The crawler will ask you for a table name, a database to store your table, and the location of the CSV file to use for our data-schema. In this case the location is our S3 Bucket URL that we created a few steps before. After we complete the requirements, we will see similar data catalog resume:
Once the data catalog is completed, we can proceed to create the data schema. In the schema we need to define the data type of every data column:
Figure 5. Data schema.
After creating the data schema and defining the database we created the Iceberg table. For this demo we defined the same columns as the schema data of the previous step, the type of the table as Iceberg, the partition column as business_date_2 and the location in which we want to store the data. The metadata generated in this case was: 's3://Bucket Name/…' This query was generated in Athena AWS resource.
Figure 6. Create Iceberg data table
Next the table is populated using the CSV data found within the data catalog that was created two steps before, an example is showed in the Figure 7.
Figure 7. Populate Iceberg Table
The Iceberg table can then be tested using MySQL queries to see if all is in order:
Figure 8. Test Iceberg table using MySQL queries.
Figure 9. Query results
Figure 10. Query results
When we created this table, we added an s3 location to store our data. Using the s3 URL from when the iceberg table was created (s3://Bucket Name/…) you will see two paths: data and metadata.
Figure 11. S3 Bucket Iceberg Table
The metadata path stored the iceberg table configuration. The important thing of the metadata path is that for every query that hits the iceberg table, it creates a new snapshot id with the information that you query in that moment. Therefore, if you insert, delete or update data you get a snapshot id with the query information.
Figure 12. Iceberg table configuration (Snapshot id)
The data path creates a partition data for the column or the columns that we select when we were creating the iceberg table. In this demo we selected the column: business_date_2 so the data was stored using this partition. An example can be seen in the Figures 13 and 14.

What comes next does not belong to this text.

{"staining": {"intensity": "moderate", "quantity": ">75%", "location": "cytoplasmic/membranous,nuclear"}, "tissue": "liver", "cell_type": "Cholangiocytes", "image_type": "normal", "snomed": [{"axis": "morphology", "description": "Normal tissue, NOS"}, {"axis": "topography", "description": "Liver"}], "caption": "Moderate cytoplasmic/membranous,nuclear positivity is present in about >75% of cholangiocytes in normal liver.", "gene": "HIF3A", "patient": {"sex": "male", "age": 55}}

*Figure13. Iceberg table data path (Column partition) *
*Figure 14. Iceberg table data path (Partition Column) *
Inside every partition we get only the data that matches with the time partition column. To test the data stored inside the Parquet file, we created a short JupyterNotebook to see if the iceberg table was working as we excepted. For this example, we selected business_date_2: ‘2021-04-05’, after we run the JupyterNotebook we compare the output with the data table (Figure 1) and it was correctly.
Figure 15. Jupyter Notebook parket file test.

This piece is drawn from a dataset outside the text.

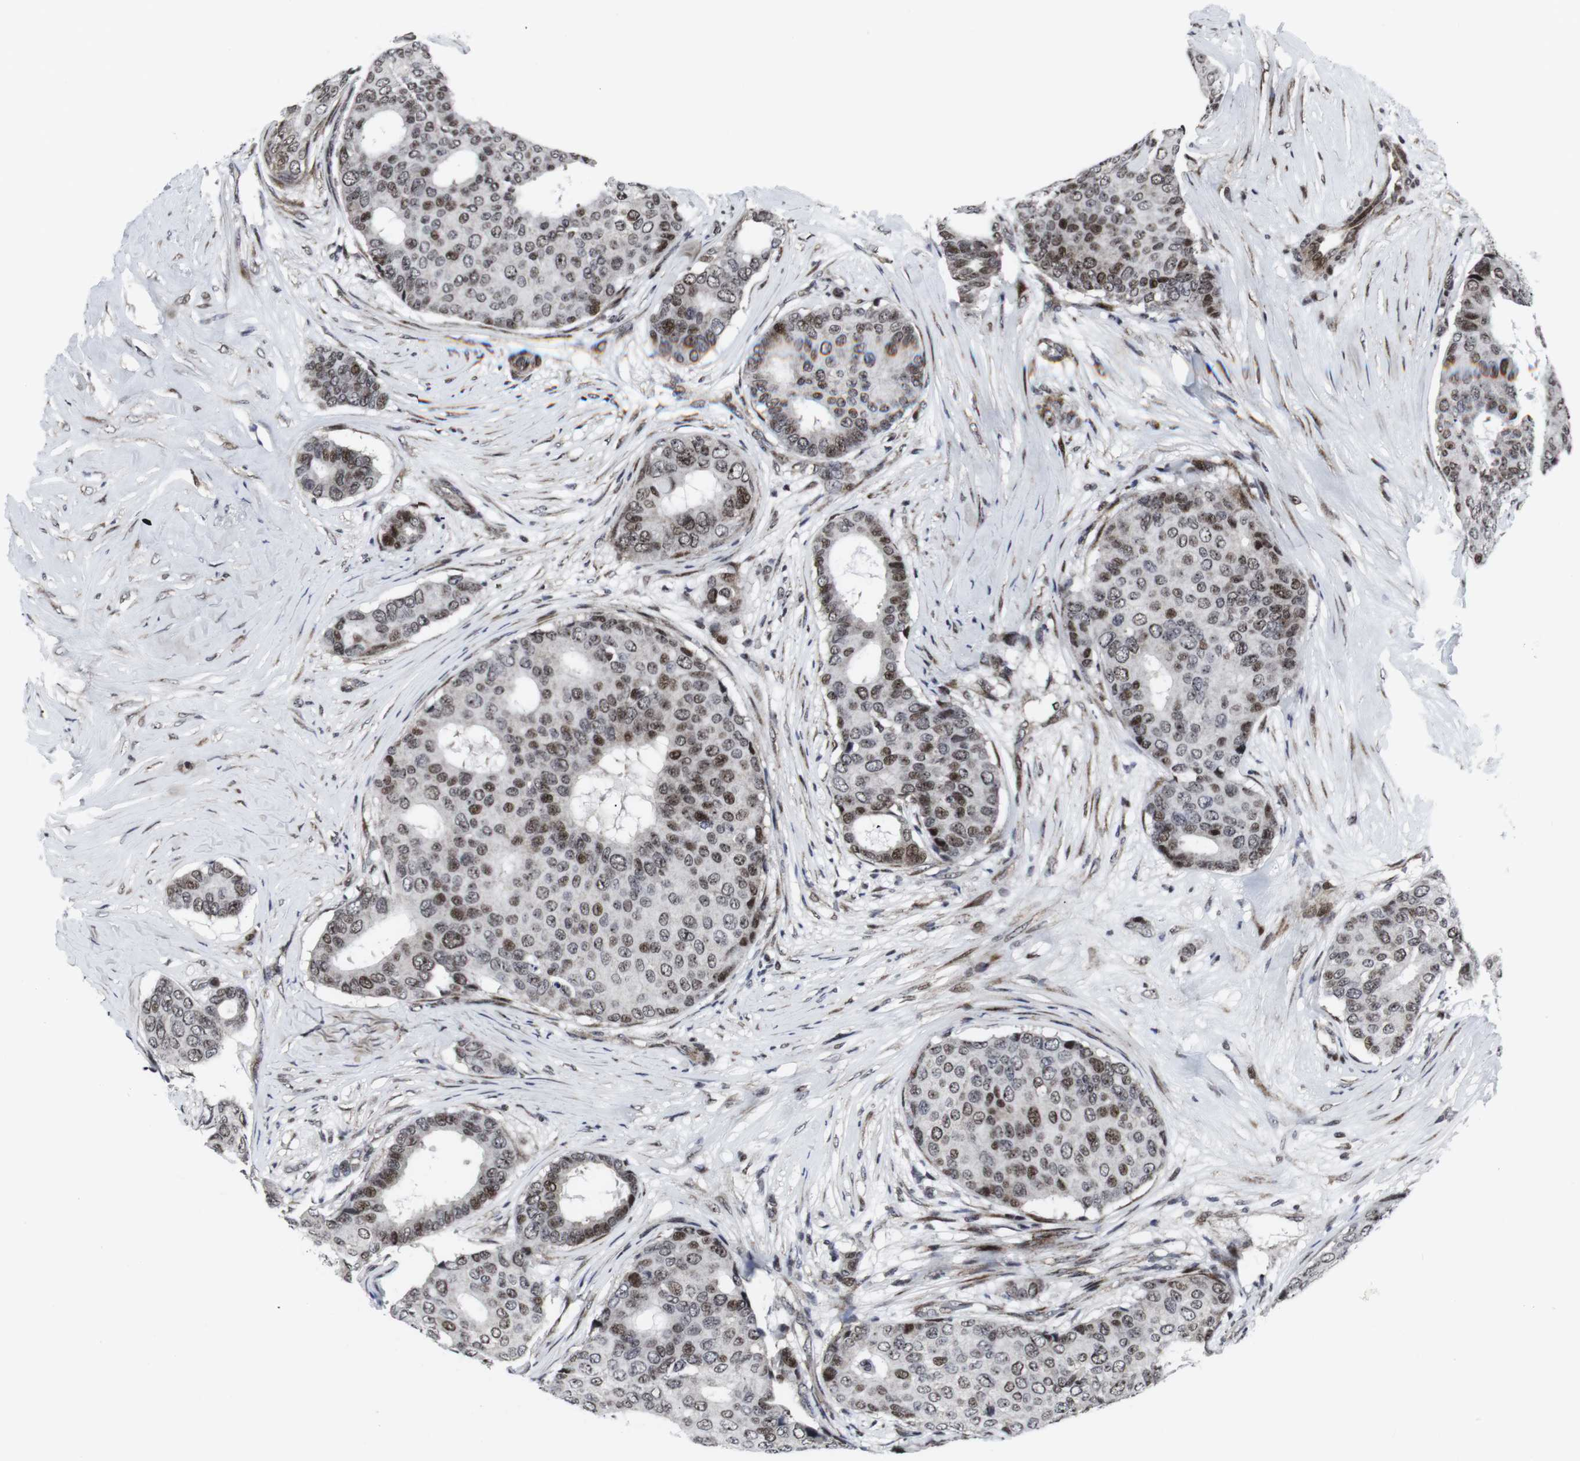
{"staining": {"intensity": "moderate", "quantity": ">75%", "location": "nuclear"}, "tissue": "breast cancer", "cell_type": "Tumor cells", "image_type": "cancer", "snomed": [{"axis": "morphology", "description": "Duct carcinoma"}, {"axis": "topography", "description": "Breast"}], "caption": "Immunohistochemistry (IHC) photomicrograph of breast intraductal carcinoma stained for a protein (brown), which exhibits medium levels of moderate nuclear positivity in about >75% of tumor cells.", "gene": "MLH1", "patient": {"sex": "female", "age": 75}}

In conclusion Iceberg tables allow users to create schemas and partitions. The design of this type of tables is optimized and stored on Amazon S3. Iceberg tables provide a way to store your data with partitions, increasing the performance of SQL table queries.
Iceberg tables maintain versions on Amazon S3 Bucket objects that it contains. A version is updated after each insert/delete/update is performed. This means that when you do “time-travel” type queries you can go back and look at the contents of an Iceberg table at some point in the past. You can either go back to a certain point in time or you can go to a specific version where the version is a snapshot ID associated with an Iceberg table version. Is important to mention that you cannot use time-travel queries to undo a dropped Iceberg table. In fact, once an Iceberg table is dropped, all the data associated with it in S3 is also deleted. This is completely different from what happens with "normal" Athena tables where dropping a table leaves its underlying data intact.